My hair has finally returned to a length in which it looks like I deliberately had a short hair cut and now I'm asked to keep growing it, so that it can go back to this (this is from 2006): http://eumelia.livejournal.com/35947.html#cutid1
I shaved it all off a few months later and was lauded as "brave", though I was told I looked like I had cancer or looked like a holocaust survivor - basically being shamed back into the feminine paradigm.

It sucks.

[identity profile] quicksilvermad.livejournal.com 2009-06-04 05:04 am (UTC)(link)
Exactly.

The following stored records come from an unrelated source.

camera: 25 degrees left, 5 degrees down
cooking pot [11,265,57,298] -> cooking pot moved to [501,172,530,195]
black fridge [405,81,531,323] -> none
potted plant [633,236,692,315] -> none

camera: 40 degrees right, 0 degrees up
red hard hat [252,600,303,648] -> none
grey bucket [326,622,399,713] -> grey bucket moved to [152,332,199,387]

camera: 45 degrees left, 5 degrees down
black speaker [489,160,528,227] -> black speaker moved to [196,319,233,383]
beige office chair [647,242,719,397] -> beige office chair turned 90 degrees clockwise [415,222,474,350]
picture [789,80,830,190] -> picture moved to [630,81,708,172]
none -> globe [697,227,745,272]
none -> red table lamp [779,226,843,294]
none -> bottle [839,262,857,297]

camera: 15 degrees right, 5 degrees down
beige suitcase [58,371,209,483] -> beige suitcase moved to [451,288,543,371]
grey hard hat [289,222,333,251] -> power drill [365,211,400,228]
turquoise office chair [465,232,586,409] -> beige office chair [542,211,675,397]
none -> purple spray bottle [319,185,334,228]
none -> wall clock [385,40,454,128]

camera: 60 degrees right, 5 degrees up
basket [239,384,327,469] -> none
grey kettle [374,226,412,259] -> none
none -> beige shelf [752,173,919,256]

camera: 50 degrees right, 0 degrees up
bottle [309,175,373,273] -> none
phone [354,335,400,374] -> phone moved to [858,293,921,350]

It's my goddamn hair—not yours! It's always men or the grandma-types who scream at me about cutting my hair (not to, that is).

Short, long, choppy, kinked, straight, or shaved. If it's attached to your scalp it should be your decision when it comes to how to "do" it.

I've had people touch my hair before, too. Braid it without my permission (or knowledge) even. It's like (but not as invasive as) when people randomly approach a pregnant woman and feel her belly. You don't do that. And it's not like there's a equivalent to such a thing with men. Maybe shaved heads—but pregnant man-bellies? No.

My sister hated it when people did that to her (all three times she's been pregnant) but didn't have me next to her to say: "dude, would you think it's appropriate for me to feel up your penis through your trousers? Because that's basically what you're doing." Or perpetrate the physical violence on her behalf.

No one respects that personal bubble anymore.